On Wednesday, President Donald Trump ousted David Shulkin as head of the VA. Earlier this year, the Washington Post reported that Shulkin’s chief of staff doctored emails so that Shulkin’s wife could join him on a 10-day trip to Europe—at taxpayers’ expense.
In 2014, Secretary Eric Shinseki resigned after an Inspector General report revealed that veterans were waiting as long as 115 days to see a primary care doctor at a Phoenix-area VA hospital and that records were being falsified to hide this fact. Investigations into the Phoenix cover-ups revealed widespread appointment backlogs, as well an outbreak of Legionnaires’ disease and a subsequent cover-up in Pittsburgh in 2013, among other issues.
And now, as the #MeToo movement continues to grow in scope, the VA will have to defend a process that victims say is biased against them.
Bangert says that the VA system for reporting sexual harassment remains convoluted, and accusers often experience retaliation when they do report. “The problem is that the process is so long, time-consuming and technical that [victims] don’t report,” she said. If victims are able to follow the process through, though, “they’re retaliated against to the extent that they quit.”
The reporting process often exposes victims to retaliation because it’s so bureaucratic. Victims might have to report their situation to multiple people—supervisors, union leaders, and human resource departments. Individual VA sites can be extremely close-knit, so the more people a victim reports to, the more people know about their ordeal and the less privacy they have to deal with the issue.
It can also take months from the time when a complaint is filed to when action is finally taken.
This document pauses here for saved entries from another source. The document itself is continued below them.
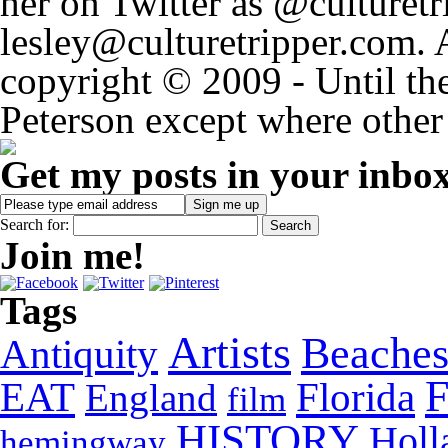
her on Twitter as @culturetri
lesley@culturetripper.com. 
copyright © 2009 - Until the
Peterson except where other 
Get my posts in your inbo
Search for:
Join me!
Tags
Artists
Beache
Antiquity
EAT
Florida
England
film
HISTORY
Holl
hemingway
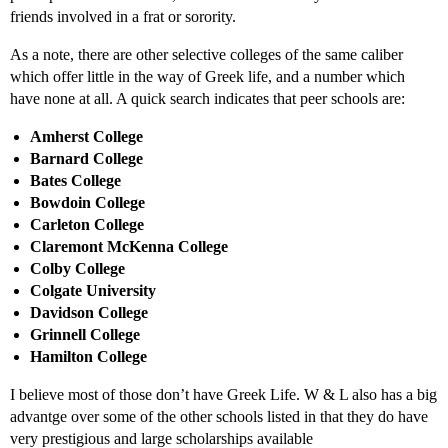
friends involved in a frat or sorority.
As a note, there are other selective colleges of the same caliber
which offer little in the way of Greek life, and a number which
have none at all. A quick search indicates that peer schools are:
Amherst College
Barnard College
Bates College
Bowdoin College
Carleton College
Claremont McKenna College
Colby College
Colgate University
Davidson College
Grinnell College
Hamilton College
I believe most of those don’t have Greek Life. W & L also has a big
advantge over some of the other schools listed in that they do have
very prestigious and large scholarships available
If a victim decides to file suit, the process can take years.
The House’s Subcommittee on Oversight and Investigations is charged with conducting investigations into VA misconduct, but none of the subcommittee’s hearings in the past seven years have addressed the sexual harassment of VA employees or its reporting process. The committee last held a hearing on sexual assault at VA facilities in 2011.
The office of Sen. Johnny Isakson (R-Ga.), who chairs the Senate Committee on Veterans Affairs, declined to comment on issues of sexual harassment in the VA.
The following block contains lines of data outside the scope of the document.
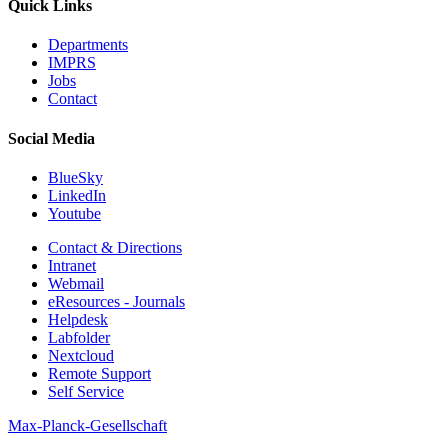
Quick Links
Departments
IMPRS
Jobs
Contact
Social Media
BlueSky
LinkedIn
Youtube
Contact & Directions
Intranet
Webmail
eResources - Journals
Helpdesk
Labfolder
Nextcloud
Remote Support
Self Service
Max-Planck-Gesellschaft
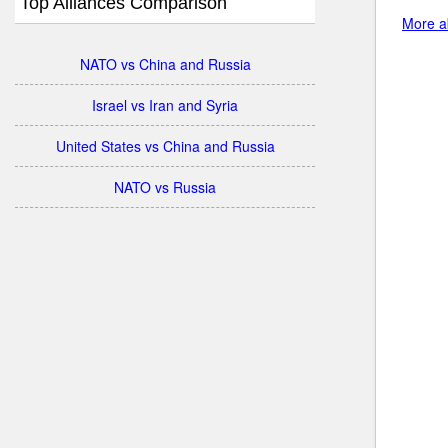
Top Alliances Comparison
More ab
NATO vs China and Russia
Israel vs Iran and Syria
United States vs China and Russia
NATO vs Russia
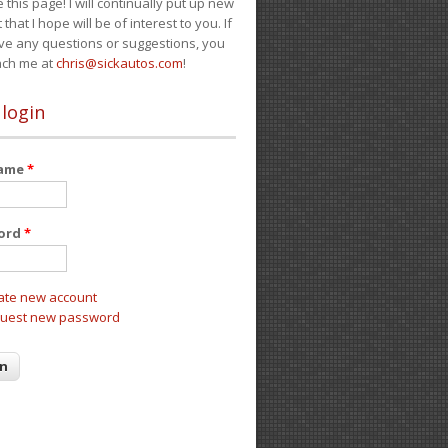
e this page! I will continually put up new
 that I hope will be of interest to you. If
ve any questions or suggestions, you
ach me at
chris@sickautos.com
!
 login
name
*
ord
*
ate new account
uest new password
Katz, meanwhile, is finally beginning to heal. After her ordeal in Cleveland, she moved to Florida, where she lives with her husband and works as an in-home nurse. While victims of sexual assault aren’t typically named in the press, Katz came forward because she wants to see change.
“What really did it for me was the Larry Nassar stuff,” Katz said, speaking of the more than 150 women who spoke at the disgraced USA Gymnastics doctor’s trial in January.
“I would love to bring other women out” to speak about their harassment, she said. “Suffering in silence doesn’t help.”